Electricity derivatives are primarily meant for the retail market, as they do not involve the physical delivery of power. Anyone who invests in portfolios or commodity exchanges can participate. However, discoms cannot take part because regulators will not allow them to pass on risks to consumers through tariffs. So, derivatives are mainly for investors, not regulated entities like discoms.

Among the various green power trading products, which do you think has the most scope going forward?

As a trader, I would say the bilateral sale of renewable power. It addresses the challenges of infirm power by allowing customised, one-on-one contracts between buyers and sellers. Discoms, being the bulk consumers, prefer predictable and customised power supply. In bilateral arrangements, both buyers and sellers are more secure compared to trading on exchanges, where discovered prices are unpredictable and scheduling is rigid.
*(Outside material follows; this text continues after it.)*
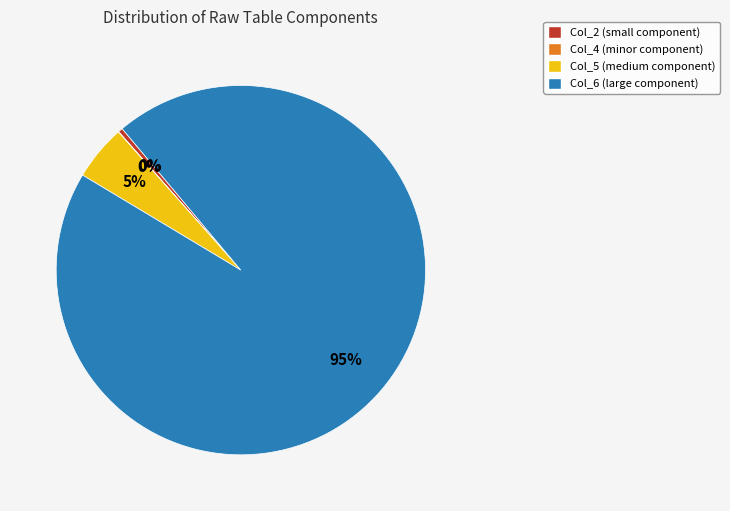

What is the majority slice?

Col_6 (large component)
Could you elaborate on your views about exchanges versus bilateral trading?

On exchanges, buyers and sellers place bids, and price discovery decides clearance. This makes long-term planning difficult, especially for fulfilling renewable purchase obligations. Real-time markets are primarily for managing the residual loads and not for long-term planning. Bilateral contracts, on the other hand, ensure security for both buyers and sellers at an agreed price.

What are the next steps for APPCPL?

APPCPL is planning to expand its business by adding a generation portfolio to complement its trading operations, with a focus on small-scale renewable projects. Currently in the planning stages, the company is exploring options such as solar and small-hydro projects to diversify its energy offerings and strengthen its presence in the renewable energy sector.

Will these projects be merchant power plants or non-merchant power plants?

We are still in the initial stages of planning. If it is a greenfield project, then it will require a long-term PPA for financial closure, making it a PPA-bound project. However, if we acquire a project that is already partly developed without a PPA, then we are open to merchant capacity as well.

What are your future plans in the power trading space?

APPCPL, a leading power trader, currently offers comprehensive power trading services. We are expanding into advisory services, including tariff filing and bidding-related advisory, to provide holistic solutions to clients. This strategic move will leverage our expertise, drive growth and strengthen our market position in the power sector.

APPCPL currently serves discoms, generators, and commercial and industrial clients nationwide. We are tapping into new markets and providing tailored services to meet clients’ unique needs, further establishing our presence in India’s power sector.

APPCPL has a pan-India presence, catering to clients across the country. We are now focusing on international expansion, planning to extend our power trading services to the BBIN countries (Bangladesh, Bhutan, India and Nepal). This strategic move will enable us to tap into new markets and strengthen our regional presence.